▶ [Text segment]
============

NOTE: June 2020
I really enjoyed reading this report and reminiscing about the route in the Andes. It was great to run with Max and Pat and I'm pretty sure that Mati was there on the day too (perhaps reporting for TrailChile). This race was straight up and back down and I don't think I was very well prepared for that kind of route, but it turned out pretty well nonetheless. Good times in Chile!
This year was my second year competing in the K42 Chile Adventure race. Last year I finished 5th after a race with many high and many low moments, terrible blisters and a huge fade at the end of the race that required walking most of easy trail in the final kilometers. I was happy with my run last year, but this year I was hoping to have a better performance due to a good build up to the race, a practiced nutrition plan and a recon run on the route. I went into the race with a simple plan that involved running my own pace, staying consistent throughout the race, and running at the level I have been training at.
In the same style as every other race I've done in the Chile, we started with a sprint and there were 20 to 30 people in front of me in the first 100m! The first three to four kilometers were on level ground with wide dirt roads or smooth single trail. In this first section I settled into a rhythm, overtook a few of the fast starters and enjoyed the company of my friend Max. Quite soon the climbing started, a few people ran passed me, and even though it was tempting I kept my effort level smooth. I was slowing compared to most people who attacked the climb, but I wasn't going to push the intensity too high up in only the first few kilometers as I knew from my recon that there was a lot of climbing to do.
|Running easy in the first few kilometers.|
|With Max in the last flat before the climbing started.|
As the climbing continued, I slowly started to catch up with some of the faster starters who had held on for as long as they could. This first section was through a beautiful forest and it was a cool and calm morning to be running a race. I had a plan for this first part of the day so I didn't force myself to run faster. I maintained a run-walk pace right at the limit as the climbing was steep and it felt good. I was making progress and still feeling strong as we approached 15km of which almost all was climbing. The steepness of the trail meant that there were many switchbacks so there were sections that could be run in between the turns and more technical sections and turns that were better walked. By this point I was above the forest and the sun was bright and strong ahead. It was turning into a much hotter day than I had expected. Patrick came into sight above me and he was going well so I hoped that I could catch up with him and run with someone for a while. I caught Pat just before the top of the climb, and past a few other people at this point too, as we entered a plateau with plenty of rough vegetation to run through.
|It was a beautiful course and we climbed to the top of that peak in the middle!|
The top section of the race was absolutely spectacular. As we reached about 18km we could see over the top of the climb and the Andes stretched across the horizon. This part of the mountain is called "la mesa" because it's a large flat plateau like a table. It was an amazing sight to see and helped lift my spirits. Patrick and I ran along the top together as this helped us find the route a little more easily. It seemed as if the tape showing the way had been placed in a bird's eye view of the course, but the trails on the ground definitely weren't following the tape. We went off course a few times and couldn't really make fast progress as we were spending a lot of time looking and searching for our next orientation point. We took the time to eat some food and enjoy a slower pace. We were in the top ten and the route along the top hadn't seen much traffic yet so it was not always clear and we were half bush-whacking and half running in the little rivers that were less obstructed.

============

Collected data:
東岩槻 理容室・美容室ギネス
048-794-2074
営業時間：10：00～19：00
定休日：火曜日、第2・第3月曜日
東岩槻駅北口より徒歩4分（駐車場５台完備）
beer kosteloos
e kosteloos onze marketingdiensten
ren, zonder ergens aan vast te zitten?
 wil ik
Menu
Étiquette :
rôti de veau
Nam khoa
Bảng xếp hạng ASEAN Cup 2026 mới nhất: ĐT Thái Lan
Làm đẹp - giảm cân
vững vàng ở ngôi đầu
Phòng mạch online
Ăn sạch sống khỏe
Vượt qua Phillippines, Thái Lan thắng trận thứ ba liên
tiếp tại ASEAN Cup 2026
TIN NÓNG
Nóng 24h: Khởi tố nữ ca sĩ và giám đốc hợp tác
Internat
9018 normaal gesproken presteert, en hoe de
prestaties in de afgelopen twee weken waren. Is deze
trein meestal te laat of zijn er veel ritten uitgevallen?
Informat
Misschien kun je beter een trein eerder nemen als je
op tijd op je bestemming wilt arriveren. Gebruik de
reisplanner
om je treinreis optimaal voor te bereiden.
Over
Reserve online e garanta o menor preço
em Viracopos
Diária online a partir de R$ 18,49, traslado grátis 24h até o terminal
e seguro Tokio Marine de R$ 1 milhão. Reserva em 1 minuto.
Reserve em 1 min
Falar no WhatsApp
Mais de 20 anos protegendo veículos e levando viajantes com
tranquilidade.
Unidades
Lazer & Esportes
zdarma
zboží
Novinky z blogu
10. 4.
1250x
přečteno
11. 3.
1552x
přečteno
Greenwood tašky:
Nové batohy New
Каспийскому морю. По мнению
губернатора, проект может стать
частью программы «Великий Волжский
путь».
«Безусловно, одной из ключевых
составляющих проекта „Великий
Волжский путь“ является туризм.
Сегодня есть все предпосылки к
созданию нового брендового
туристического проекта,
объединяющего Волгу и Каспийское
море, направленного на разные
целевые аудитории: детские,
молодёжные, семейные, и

============

▶ [Task 1]
Using the race report, decide whether each statement agrees with it, answering yes or no and quoting the words that settle it.
(a) The runner finished 5th in the previous year's race.
(b) Fewer than 20 people were ahead of the runner in the first 100m.
(c) The day became cooler than the runner had expected.
▶ [Task 2]
Answer these questions from the race report.
(a) What is the flat plateau at the top of the mountain called?
(b) At about what distance could the Andes be seen across the horizon?
(c) Which friend kept the runner company in the first level section?
The records come from a separate source.

▶ [Answer box 1]
(a) Yes: "Last year I finished 5th"
(b) No: "there were 20 to 30 people in front of me in the first 100m!"
(c) No: "It was turning into a much hotter day than I had expected."

▶ [Answer box 2]
(a) "la mesa"
(b) About 18km
(c) Max